Excuse me, I did not mean to yell. I apologize. But I do mean to point out the discrepancy in the energy expended in discussing and writing peyote prohibitions for decrim bills versus stopping root plows and scrapers from destroying tens of thousands of plants annually. Private landownership is a tricky thing when it comes to messing with vulnerable species management or destruction. In the instance of the medicine, the destruction amounts to desecration.

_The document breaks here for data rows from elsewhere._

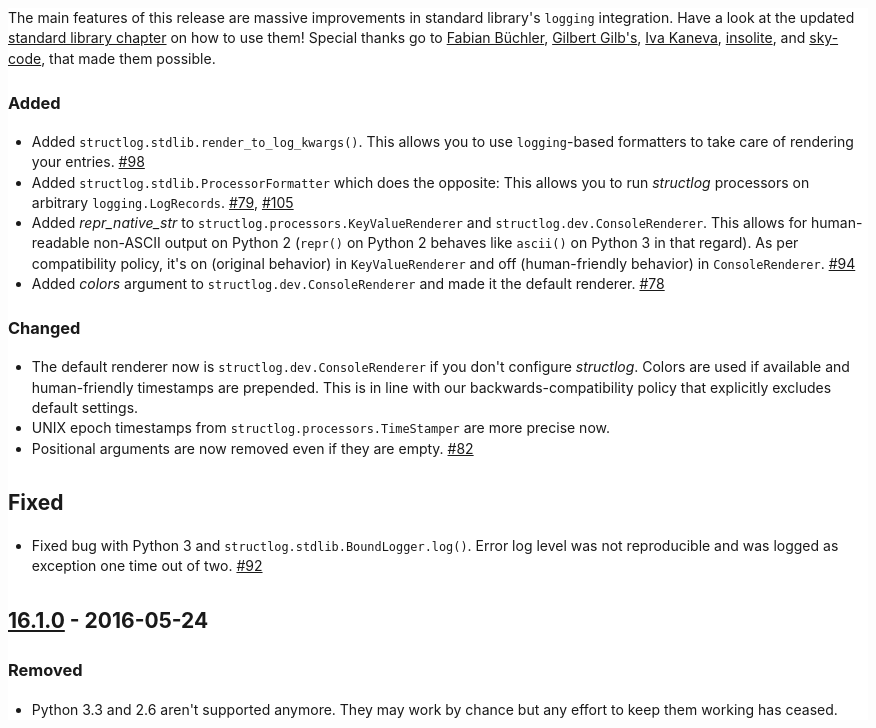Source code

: The main features of this release are massive improvements in standard library's `logging` integration.
Have a look at the updated [standard library chapter](https://www.structlog.org/en/stable/standard-library.html) on how to use them!
Special thanks go to [Fabian Büchler](https://github.com/fabianbuechler), [Gilbert Gilb's](https://github.com/gilbsgilbs), [Iva Kaneva](https://github.com/if-fi), [insolite](https://github.com/insolite), and [sky-code](https://github.com/sky-code), that made them possible.


### Added

- Added `structlog.stdlib.render_to_log_kwargs()`.
  This allows you to use `logging`-based formatters to take care of rendering your entries.
  [#98](https://github.com/hynek/structlog/issues/98)
- Added `structlog.stdlib.ProcessorFormatter` which does the opposite: This allows you to run *structlog* processors on arbitrary `logging.LogRecords`.
  [#79](https://github.com/hynek/structlog/issues/79),
  [#105](https://github.com/hynek/structlog/issues/105)
- Added *repr_native_str* to `structlog.processors.KeyValueRenderer` and `structlog.dev.ConsoleRenderer`.
  This allows for human-readable non-ASCII output on Python 2 (`repr()` on Python 2 behaves like `ascii()` on Python 3 in that regard).
  As per compatibility policy, it's on (original behavior) in `KeyValueRenderer` and off (human-friendly behavior) in `ConsoleRenderer`.
  [#94](https://github.com/hynek/structlog/issues/94)
- Added *colors* argument to `structlog.dev.ConsoleRenderer` and made it the default renderer.
  [#78](https://github.com/hynek/structlog/pull/78)


### Changed

- The default renderer now is `structlog.dev.ConsoleRenderer` if you don't configure *structlog*.
  Colors are used if available and human-friendly timestamps are prepended.
  This is in line with our backwards-compatibility policy that explicitly excludes default settings.
- UNIX epoch timestamps from `structlog.processors.TimeStamper` are more precise now.
- Positional arguments are now removed even if they are empty.
  [#82](https://github.com/hynek/structlog/pull/82)


## Fixed

- Fixed bug with Python 3 and `structlog.stdlib.BoundLogger.log()`.
  Error log level was not reproducible and was logged as exception one time out of two.
  [#92](https://github.com/hynek/structlog/pull/92)


## [16.1.0](https://github.com/hynek/structlog/compare/16.0.0...16.1.0) - 2016-05-24

### Removed

- Python 3.3 and 2.6 aren't supported anymore.
  They may work by chance but any effort to keep them working has ceased.
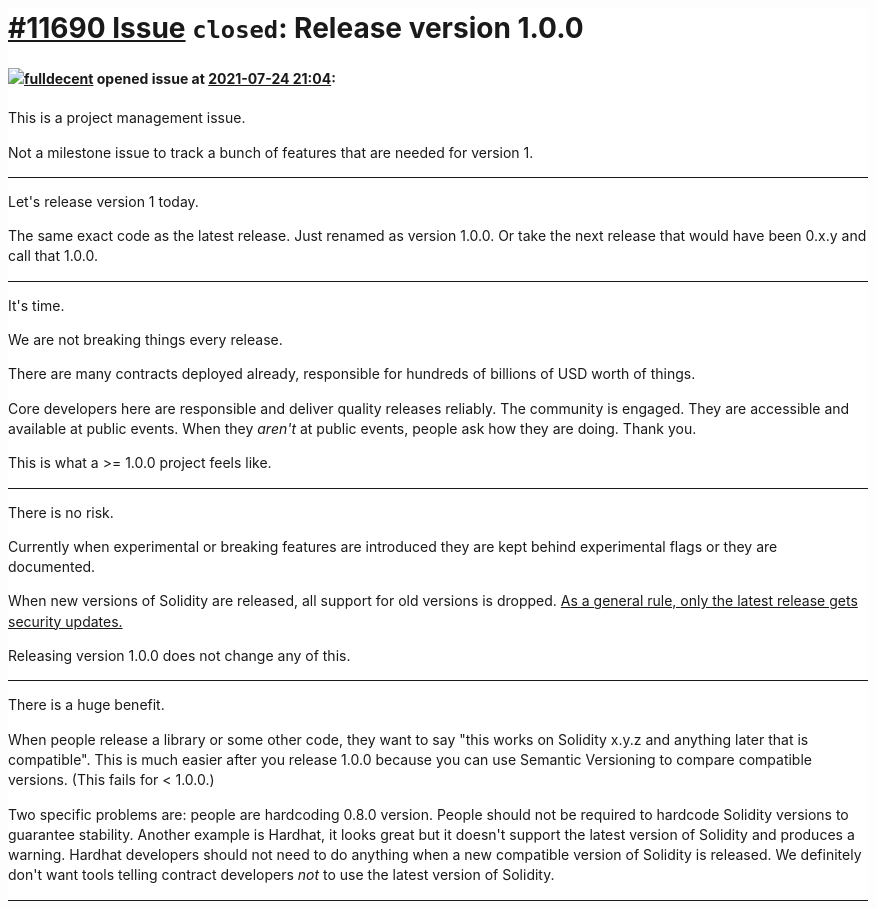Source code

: # [\#11690 Issue](https://github.com/ethereum/solidity/issues/11690) `closed`: Release version 1.0.0

#### <img src="https://avatars.githubusercontent.com/u/382183?u=499298f335f6f4f2b2498c3510275590dd8e67fc&v=4" width="50">[fulldecent](https://github.com/fulldecent) opened issue at [2021-07-24 21:04](https://github.com/ethereum/solidity/issues/11690):

This is a project management issue.

Not a milestone issue to track a bunch of features that are needed for version 1.

---

Let's release version 1 today.

The same exact code as the latest release. Just renamed as version 1.0.0. Or take the next release that would have been 0.x.y and call that 1.0.0.

---

It's time.

We are not breaking things every release.

There are many contracts deployed already, responsible for hundreds of billions of USD worth of things.

Core developers here are responsible and deliver quality releases reliably. The community is engaged. They are accessible and available at public events. When they *aren't* at public events, people ask how they are doing. Thank you.

This is what a >= 1.0.0 project feels like.

---

There is no risk.

Currently when experimental or breaking features are introduced they are kept behind experimental flags or they are documented.

When new versions of Solidity are released, all support for old versions is dropped. [As a general rule, only the latest release gets security updates.](https://github.com/ethereum/solidity/security/policy#supported-versions)

Releasing version 1.0.0 does not change any of this.

---

There is a huge benefit.

When people release a library or some other code, they want to say "this works on Solidity x.y.z and anything later that is compatible". This is much easier after you release 1.0.0 because you can use Semantic Versioning to compare compatible versions. (This fails for < 1.0.0.)

Two specific problems are: people are hardcoding 0.8.0 version. People should not be required to hardcode Solidity versions to guarantee stability. Another example is Hardhat, it looks great but it doesn't support the latest version of Solidity and produces a warning. Hardhat developers should not need to do anything when a new compatible version of Solidity is released. We definitely don't want tools telling contract developers *not* to use the latest version of Solidity.

---
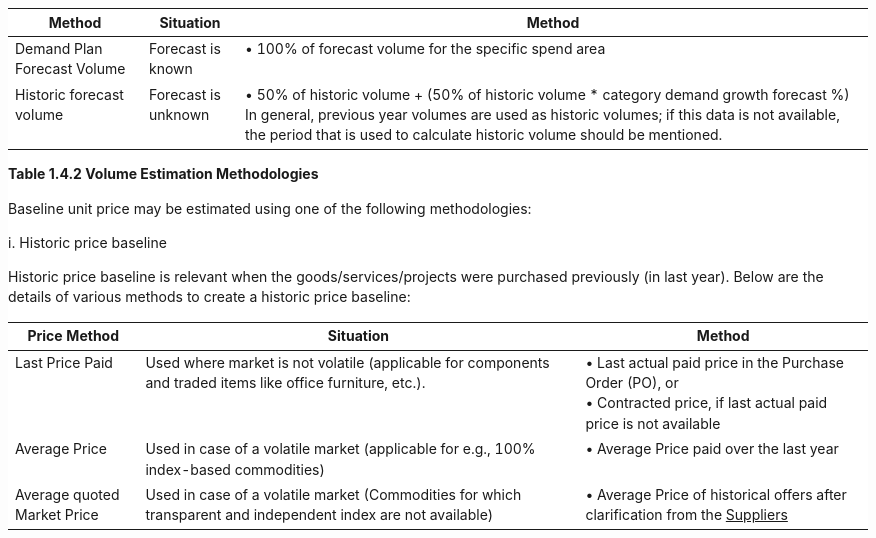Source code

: <table>
<thead>
<tr>
<th>Method</th>
<th>Situation</th>
<th>Method</th>
</tr>
</thead>
<tbody>
<tr>
<td>Demand Plan Forecast Volume</td>
<td>Forecast is known</td>
<td>• 100% of forecast volume for the specific spend area</td>
</tr>
<tr>
<td>Historic forecast volume</td>
<td>Forecast is unknown</td>
<td>• 50% of historic volume + (50% of historic volume * category demand growth forecast %)<br>In general, previous year volumes are used as historic volumes; if this data is not available, the period that is used to calculate historic volume should be mentioned.</td>
</tr>
</tbody>
</table>

**Table 1.4.2 Volume Estimation Methodologies**

Baseline unit price may be estimated using one of the following methodologies:

i. Historic price baseline

Historic price baseline is relevant when the goods/services/projects were purchased previously (in last year). Below are the details of various methods to create a historic price baseline:

<table>
<thead>
<tr>
<th>Price Method</th>
<th>Situation</th>
<th>Method</th>
</tr>
</thead>
<tbody>
<tr>
<td>Last Price Paid</td>
<td>Used where market is not volatile (applicable for components and traded items like office furniture, etc.).</td>
<td>• Last actual paid price in the Purchase Order (PO), or<br>• Contracted price, if last actual paid price is not available</td>
</tr>
<tr>
<td>Average Price</td>
<td>Used in case of a volatile market (applicable for e.g., 100% index-based commodities)</td>
<td>• Average Price paid over the last year</td>
</tr>
<tr>
<td>Average quoted Market Price</td>
<td>Used in case of a volatile market (Commodities for which transparent and independent index are not available)</td>
<td>• Average Price of historical offers after clarification from the <ins>Suppliers</ins></td>
</tr>
</tbody>
</table>

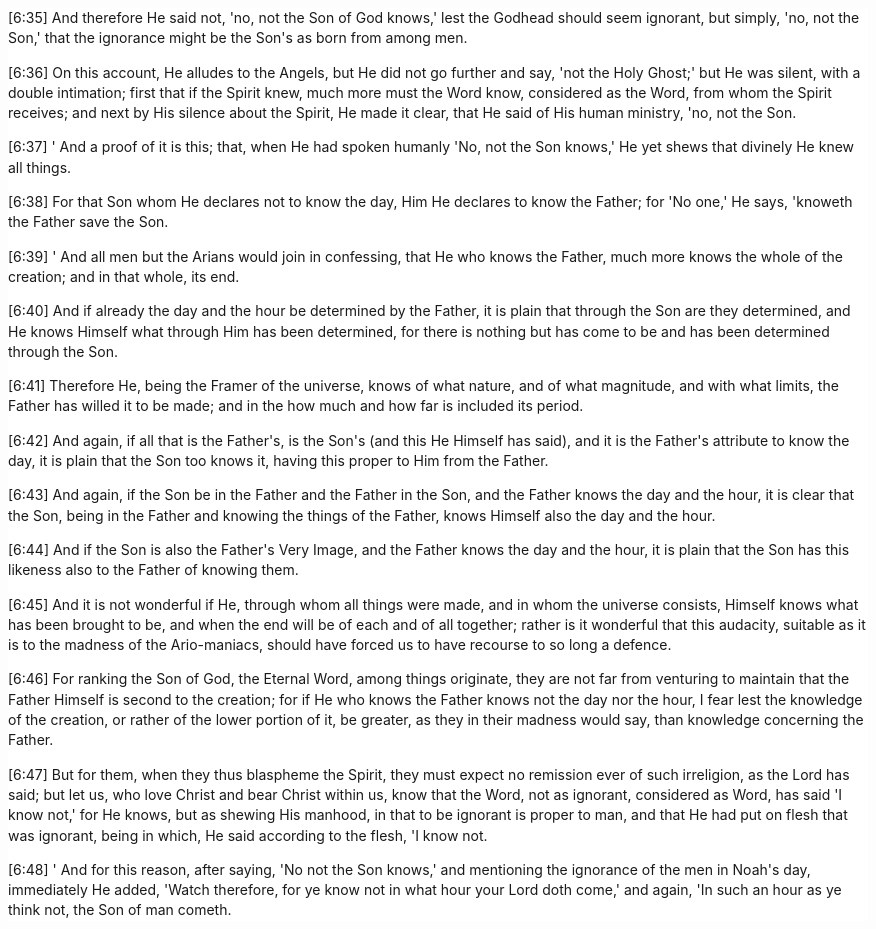 [6:35] And therefore He said not, 'no, not the Son of God knows,' lest the Godhead should seem ignorant, but simply, 'no, not the Son,' that the ignorance might be the Son's as born from among men.

[6:36] On this account, He alludes to the Angels, but He did not go further and say, 'not the Holy Ghost;' but He was silent, with a double intimation; first that if the Spirit knew, much more must the Word know, considered as the Word, from whom the Spirit receives; and next by His silence about the Spirit, He made it clear, that He said of His human ministry, 'no, not the Son.

[6:37] ' And a proof of it is this; that, when He had spoken humanly 'No, not the Son knows,' He yet shews that divinely He knew all things.

[6:38] For that Son whom He declares not to know the day, Him He declares to know the Father; for 'No one,' He says, 'knoweth the Father save the Son.

[6:39] ' And all men but the Arians would join in confessing, that He who knows the Father, much more knows the whole of the creation; and in that whole, its end.

[6:40] And if already the day and the hour be determined by the Father, it is plain that through the Son are they determined, and He knows Himself what through Him has been determined, for there is nothing but has come to be and has been determined through the Son.

[6:41] Therefore He, being the Framer of the universe, knows of what nature, and of what magnitude, and with what limits, the Father has willed it to be made; and in the how much and how far is included its period.

[6:42] And again, if all that is the Father's, is the Son's (and this He Himself has said), and it is the Father's attribute to know the day, it is plain that the Son too knows it, having this proper to Him from the Father.

[6:43] And again, if the Son be in the Father and the Father in the Son, and the Father knows the day and the hour, it is clear that the Son, being in the Father and knowing the things of the Father, knows Himself also the day and the hour.

[6:44] And if the Son is also the Father's Very Image, and the Father knows the day and the hour, it is plain that the Son has this likeness also to the Father of knowing them.

[6:45] And it is not wonderful if He, through whom all things were made, and in whom the universe consists, Himself knows what has been brought to be, and when the end will be of each and of all together; rather is it wonderful that this audacity, suitable as it is to the madness of the Ario-maniacs, should have forced us to have recourse to so long a defence.

[6:46] For ranking the Son of God, the Eternal Word, among things originate, they are not far from venturing to maintain that the Father Himself is second to the creation; for if He who knows the Father knows not the day nor the hour, I fear lest the knowledge of the creation, or rather of the lower portion of it, be greater, as they in their madness would say, than knowledge concerning the Father.

[6:47] But for them, when they thus blaspheme the Spirit, they must expect no remission ever of such irreligion, as the Lord has said; but let us, who love Christ and bear Christ within us, know that the Word, not as ignorant, considered as Word, has said 'I know not,' for He knows, but as shewing His manhood, in that to be ignorant is proper to man, and that He had put on flesh that was ignorant, being in which, He said according to the flesh, 'I know not.

[6:48] ' And for this reason, after saying, 'No not the Son knows,' and mentioning the ignorance of the men in Noah's day, immediately He added, 'Watch therefore, for ye know not in what hour your Lord doth come,' and again, 'In such an hour as ye think not, the Son of man cometh.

I am hoping to have an expert or two give opinion on these pages as to whether one of the ways forward may be to raise the federal status of peyote from vulnerable or threatened, to endangered. Would this produce negative issues by unintended policy incompetency effect? This needs to be opened to discussion in my opinion.
I’m also not suddenly saying hey, let the government safeguard the medicine. I’m saying this status change might potentially allow pressure on ranchers to cease with the “land conversion” which is really and actually best described as cultural theft.
Addressing this area could be a major turn in the history books regarding peyote as the future unfolds. And I don’t know, maybe, just maybe, the idea that there will be more medicine if we stop people from growing it, is more like preventing sparrows from eating ultimately meaningless amounts of rice than we would think to imagine.
For the sake of ourselves and our coming generations oh Creator, I ask you to protect us, guide us, and allow us to be as one in this prayer to continue the blessing of our sacred peyote that grows upon the earth. Forgive our ignorance and our misunderstandings. Bless the lands where the medicine grows, and the people who provide for and safeguard these ways. Thank you!